From The Wall Street Journal editorial page
An estimated one million people poured into the streets of Rome on Saturday to protest Prime Minister Matteo Renzi ’s modest efforts to reform Italy’s notoriously labyrinthine labor laws. Led by the country’s largest union, the Italian General Confederation of Labor, or CGIL, the activists want to preserve Italy’s job guarantees as they are. Call it Italy’s economic suicide movement.
Italy’s labor-market rules have remained largely unreformed since the modern Italian state was established. Spread over some 2,700 pages, the labor code divides the labor force into two parts. Older workers benefit from the full weight of the law, including ironclad protections against being laid off, fired or disciplined, whether for performance or economic reasons. That leaves the remainder of the work force, predominately young, to make do with temporary, freelance and other forms of itinerant work.
Then there is the Cassa Integrazione Guadagni. Under this income-assistance scheme, businesses that need to downsize can put some workers on “standby,” and the government will cover a significant share of the normal salary until the company can hire back the worker. The program strains the state’s budget, discourages workers from seeking other jobs, and prevents struggling companies from downsizing to stay competitive.
Need to fire a worker for poor job performance? To do so, businesses must persuade a judge that no alternative short of termination was available—a process of administrative hearings and litigation that can take months and drain company resources.
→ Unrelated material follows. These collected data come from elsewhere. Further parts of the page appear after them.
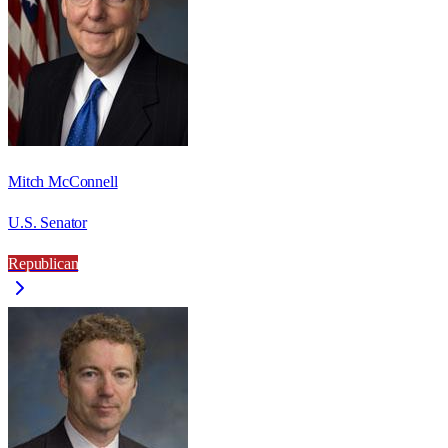
Mitch McConnell
U.S. Senator
Republican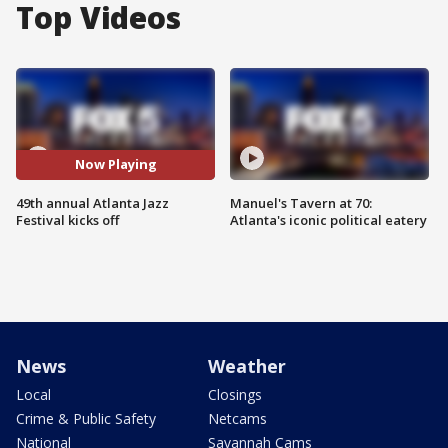
Top Videos
Now Playing
49th annual Atlanta Jazz
Manuel's Tavern at 70:
Festival kicks off
Atlanta's iconic political eatery
News
Weather
Local
Closings
Crime & Public Safety
Netcams
National
Savannah Cams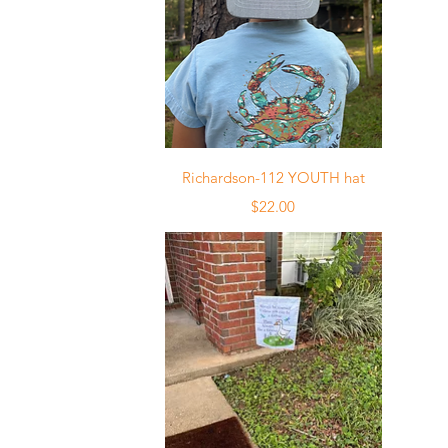
Quick View
Richardson-112 YOUTH hat
Price
$22.00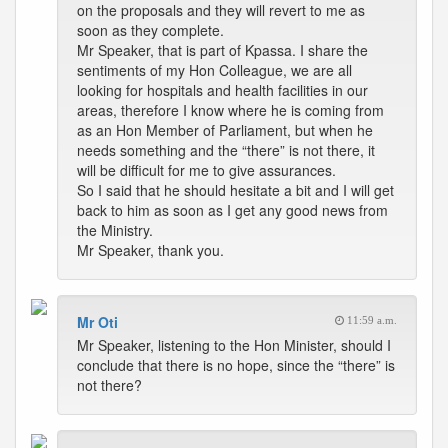
on the proposals and they will revert to me as
soon as they complete.
Mr Speaker, that is part of Kpassa. I share the
sentiments of my Hon Colleague, we are all
looking for hospitals and health facilities in our
areas, therefore I know where he is coming from
as an Hon Member of Parliament, but when he
needs something and the “there” is not there, it
will be difficult for me to give assurances.
So I said that he should hesitate a bit and I will get
back to him as soon as I get any good news from
the Ministry.
Mr Speaker, thank you.
Mr Oti
11:59 a.m.
Mr Speaker, listening to the Hon Minister, should I
conclude that there is no hope, since the “there” is
not there?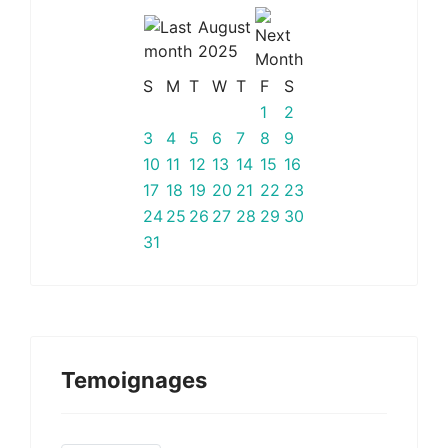
August
2025
S
M
T
W
T
F
S
1
2
3
4
5
6
7
8
9
10
11
12
13
14
15
16
17
18
19
20
21
22
23
24
25
26
27
28
29
30
31
Temoignages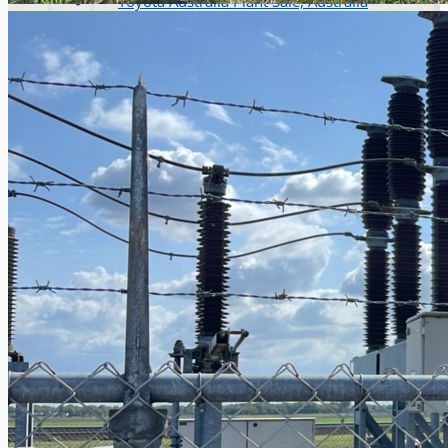
Toyota Australia Plant Sale, Australia
Dongkuk Steel Mill Co.
Ford Motor Genk, Belgium
ABOUT US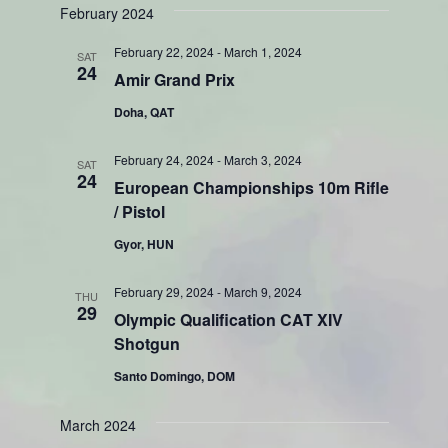
Search
February 2024
Naviga
date.
and
February 22, 2024
-
March 1, 2024
SAT
Views
24
Amir Grand Prix
Navigati
Doha, QAT
February 24, 2024
-
March 3, 2024
SAT
24
European Championships 10m Rifle
/ Pistol
Gyor, HUN
February 29, 2024
-
March 9, 2024
THU
29
Olympic Qualification CAT XIV
Shotgun
Santo Domingo, DOM
March 2024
The World Economic Forum in its 2014-15 assessment of labor-market efficiency ranked Italy 141 out of 144 countries for hiring and firing practices, just above Zimbabwe.
Intractable national unions, which are quick to strike and slow to compromise, exacerbate all these problems. Italy has the largest number of small businesses in the European Union not because companies don’t want to grow, but because they fear growth will mean having to negotiate with the militant national unions like CGIL.
The unsurprising result of all these barriers to firing and efficiency is that businesses are reluctant to hire. The official unemployment rate stands at 12%, and half of Italy’s young people are unemployed. Given the scale of the problem, Mr. Renzi’s proposed reforms are a start but far from enough.
The Prime Minister wants gradually to phase out the dual system with the introduction of a single contract that will eventually cover all workers; shift the employment protection from the workplace to the individual employee; and reduce the red tape required to form temporary employment contracts. For this, CGIL boss Susanna Camusso has accused Mr. Renzi of abandoning “social dialogue” to a degree “only seen once before, with Mrs. Thatcher.”
Italy should be so lucky as to have an Iron Lady. The people protesting this weekend weren’t marching for reasonable workplace protections. They were demanding guaranteed unemployment for millions of their fellow citizens. For the sake of all those out-of-work Italians, and especially the young, Mr. Renzi should stand firm for reform.